Debate sobre filosofia política
Quando observamos o teatro das promessas eleitorais no Brasil, torna-se quase um exercício de cinismo perceber como as promessas se desvanecem na névoa da re...
Quando observamos o teatro das promessas eleitorais no Brasil, torna-se quase um exercício de cinismo perceber como as promessas se desvanecem na névoa da realidade. Tanto Lula quanto Bolsonaro, como protagonistas desse espetáculo trágico, vêm a público com discursos que mais se assemelham a slogans publicitários do que a compromissos sinceros com o bem-estar social. A retórica do bem-estar coletivo esbarra inevitavelmente na dura concretude da política brasileira, onde o ato de governar é muitas vezes traduzido em decisões que servem a interesses próprios ou de grupos específicos, em detrimento da coletividade.

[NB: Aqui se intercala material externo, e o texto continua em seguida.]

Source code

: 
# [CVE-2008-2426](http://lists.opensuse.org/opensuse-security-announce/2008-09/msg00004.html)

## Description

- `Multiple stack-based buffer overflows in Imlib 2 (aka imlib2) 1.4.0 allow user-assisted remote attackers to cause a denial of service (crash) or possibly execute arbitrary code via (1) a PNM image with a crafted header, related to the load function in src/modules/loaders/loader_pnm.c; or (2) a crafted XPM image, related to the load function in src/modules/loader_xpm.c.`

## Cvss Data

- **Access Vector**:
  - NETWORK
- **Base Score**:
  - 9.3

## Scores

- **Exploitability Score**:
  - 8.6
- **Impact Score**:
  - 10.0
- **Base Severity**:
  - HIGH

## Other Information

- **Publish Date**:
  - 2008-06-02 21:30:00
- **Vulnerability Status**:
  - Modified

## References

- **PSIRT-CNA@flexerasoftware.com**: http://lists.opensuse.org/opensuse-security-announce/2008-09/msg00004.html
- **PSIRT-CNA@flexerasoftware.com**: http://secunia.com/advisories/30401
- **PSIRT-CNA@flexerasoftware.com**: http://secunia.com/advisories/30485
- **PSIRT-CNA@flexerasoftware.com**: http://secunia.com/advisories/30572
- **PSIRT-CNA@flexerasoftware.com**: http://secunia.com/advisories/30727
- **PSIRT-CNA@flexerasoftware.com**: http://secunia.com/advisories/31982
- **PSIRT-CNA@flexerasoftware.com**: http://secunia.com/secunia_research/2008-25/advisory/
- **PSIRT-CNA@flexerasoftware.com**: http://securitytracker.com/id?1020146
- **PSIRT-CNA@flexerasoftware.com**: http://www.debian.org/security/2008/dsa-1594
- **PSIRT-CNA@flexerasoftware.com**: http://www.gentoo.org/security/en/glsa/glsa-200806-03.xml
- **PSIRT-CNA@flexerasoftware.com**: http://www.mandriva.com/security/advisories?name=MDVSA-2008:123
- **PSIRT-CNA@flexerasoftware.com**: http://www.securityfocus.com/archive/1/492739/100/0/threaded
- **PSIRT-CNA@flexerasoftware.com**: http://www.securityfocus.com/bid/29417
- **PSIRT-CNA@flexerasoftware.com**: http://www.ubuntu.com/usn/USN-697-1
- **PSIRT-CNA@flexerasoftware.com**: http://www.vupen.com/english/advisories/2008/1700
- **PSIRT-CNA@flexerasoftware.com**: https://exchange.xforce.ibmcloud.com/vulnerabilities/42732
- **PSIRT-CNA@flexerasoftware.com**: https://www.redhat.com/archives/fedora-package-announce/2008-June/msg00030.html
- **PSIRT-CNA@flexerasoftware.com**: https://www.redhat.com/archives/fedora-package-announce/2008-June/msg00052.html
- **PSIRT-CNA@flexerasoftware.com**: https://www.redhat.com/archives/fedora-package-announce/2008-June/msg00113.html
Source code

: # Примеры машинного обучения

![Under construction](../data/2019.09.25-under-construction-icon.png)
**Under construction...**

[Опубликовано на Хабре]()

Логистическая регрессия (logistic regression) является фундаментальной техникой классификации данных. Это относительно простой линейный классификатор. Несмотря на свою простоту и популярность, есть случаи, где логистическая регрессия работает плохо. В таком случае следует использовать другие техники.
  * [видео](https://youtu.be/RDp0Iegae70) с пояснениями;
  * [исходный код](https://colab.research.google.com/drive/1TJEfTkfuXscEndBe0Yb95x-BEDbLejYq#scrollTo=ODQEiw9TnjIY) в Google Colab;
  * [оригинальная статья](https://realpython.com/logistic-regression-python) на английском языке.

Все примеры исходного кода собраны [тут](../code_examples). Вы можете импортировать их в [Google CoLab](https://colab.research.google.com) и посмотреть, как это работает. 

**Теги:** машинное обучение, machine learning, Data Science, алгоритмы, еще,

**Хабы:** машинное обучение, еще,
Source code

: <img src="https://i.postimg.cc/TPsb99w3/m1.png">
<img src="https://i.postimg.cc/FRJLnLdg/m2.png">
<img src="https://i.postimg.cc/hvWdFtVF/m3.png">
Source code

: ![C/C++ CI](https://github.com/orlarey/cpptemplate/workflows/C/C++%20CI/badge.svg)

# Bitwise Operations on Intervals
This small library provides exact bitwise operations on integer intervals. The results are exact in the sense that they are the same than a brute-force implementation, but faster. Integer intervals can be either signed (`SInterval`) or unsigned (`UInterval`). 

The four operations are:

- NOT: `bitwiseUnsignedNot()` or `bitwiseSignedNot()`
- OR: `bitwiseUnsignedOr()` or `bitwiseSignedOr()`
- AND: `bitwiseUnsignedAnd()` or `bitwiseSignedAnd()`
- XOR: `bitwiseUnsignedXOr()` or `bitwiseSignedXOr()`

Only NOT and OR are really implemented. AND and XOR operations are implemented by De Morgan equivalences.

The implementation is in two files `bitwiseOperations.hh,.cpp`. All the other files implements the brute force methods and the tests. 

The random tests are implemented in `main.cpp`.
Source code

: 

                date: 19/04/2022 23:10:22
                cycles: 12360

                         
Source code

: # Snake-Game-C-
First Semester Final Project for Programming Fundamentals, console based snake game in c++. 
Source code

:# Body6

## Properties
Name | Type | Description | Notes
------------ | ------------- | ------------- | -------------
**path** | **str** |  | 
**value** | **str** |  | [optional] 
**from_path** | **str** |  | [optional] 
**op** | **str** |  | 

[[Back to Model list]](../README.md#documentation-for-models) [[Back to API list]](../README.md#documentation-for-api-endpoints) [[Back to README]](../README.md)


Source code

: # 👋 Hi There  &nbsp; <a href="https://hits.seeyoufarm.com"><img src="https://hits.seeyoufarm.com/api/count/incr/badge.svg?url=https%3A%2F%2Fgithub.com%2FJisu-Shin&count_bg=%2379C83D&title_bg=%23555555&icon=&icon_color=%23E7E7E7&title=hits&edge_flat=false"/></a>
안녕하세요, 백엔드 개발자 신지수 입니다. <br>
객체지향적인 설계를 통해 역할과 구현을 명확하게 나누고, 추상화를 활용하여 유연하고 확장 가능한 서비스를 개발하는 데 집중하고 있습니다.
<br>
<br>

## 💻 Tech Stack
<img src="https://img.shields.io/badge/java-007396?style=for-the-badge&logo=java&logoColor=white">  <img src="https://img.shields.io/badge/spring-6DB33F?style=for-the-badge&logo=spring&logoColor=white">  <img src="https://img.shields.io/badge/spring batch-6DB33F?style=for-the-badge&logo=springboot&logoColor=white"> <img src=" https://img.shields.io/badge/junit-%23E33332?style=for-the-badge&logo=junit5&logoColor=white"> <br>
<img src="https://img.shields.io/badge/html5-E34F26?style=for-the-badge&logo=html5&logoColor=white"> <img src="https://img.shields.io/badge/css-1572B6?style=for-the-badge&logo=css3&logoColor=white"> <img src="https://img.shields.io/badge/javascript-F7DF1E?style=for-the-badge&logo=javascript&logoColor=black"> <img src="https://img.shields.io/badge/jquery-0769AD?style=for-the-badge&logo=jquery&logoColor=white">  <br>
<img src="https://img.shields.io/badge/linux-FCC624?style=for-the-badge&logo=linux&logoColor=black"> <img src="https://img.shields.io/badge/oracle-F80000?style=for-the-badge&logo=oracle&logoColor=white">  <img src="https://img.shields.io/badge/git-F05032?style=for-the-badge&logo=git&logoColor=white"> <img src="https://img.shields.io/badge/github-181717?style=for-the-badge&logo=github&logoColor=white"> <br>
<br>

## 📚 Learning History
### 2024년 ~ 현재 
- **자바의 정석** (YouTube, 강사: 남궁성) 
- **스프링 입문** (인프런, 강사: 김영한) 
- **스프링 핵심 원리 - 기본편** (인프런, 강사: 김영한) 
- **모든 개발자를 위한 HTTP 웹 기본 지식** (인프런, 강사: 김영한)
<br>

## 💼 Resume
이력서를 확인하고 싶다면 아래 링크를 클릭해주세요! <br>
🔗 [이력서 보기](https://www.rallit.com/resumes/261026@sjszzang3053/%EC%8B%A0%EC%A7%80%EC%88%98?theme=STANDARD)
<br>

A promessa de mudança, tão sedutora na campanha, parece se dissolver na chegada ao poder. Lula, com seu discurso de inclusão e justiça social, frequentemente se vê confrontado com a necessidade de conciliar interesses de elites econômicas, enquanto Bolsonaro, que prometeu um "novo Brasil", acaba por perpetuar velhas práticas corruptas. A hipocrisia se torna quase palpável. Há um jogo de palavras que, se observamos de perto, revela o tamanho da farsa: promessas de transparência e honestidade se esbarram em escândalos que surgem como cogumelos após a chuva.
E o que dizer da participação popular? A ideia de que o povo tem voz é frequentemente uma ilusão bem cultivada. Quando se observa a estrutura política, a sensação é a de que estamos numa sala de cinema, onde os verdadeiros protagonistas (ou vilões) agem em direções opostas ao que as massas clamam. As redes sociais, na verdade, servem como um espelho distorcido onde a indignação se transforma em like, mas não em mudança concreta.
Não podemos esquecer que a responsabilidade não reside apenas em quem ocupa o cargo, mas também naqueles que os elegeram. A passividade e a falta de engajamento crítico da sociedade civil são, em parte, cúmplices desse teatro político de marionetes. É como se estivéssemos assistindo a uma peça em que já conhecemos o final, mas ainda assim, nos deixamos levar pela esperança de que o próximo ato será diferente.
Em meio a essa narrativa política repleta de incoerências, é necessário que cedamos à reflexão: até que ponto estamos dispostos a confrontar as verdades incômodas que cercam nossas escolhas? A mudança demandará mais do que apenas novas faces; requer uma transformação genuína no modo como conceituamos e exerçamos a participação democrática.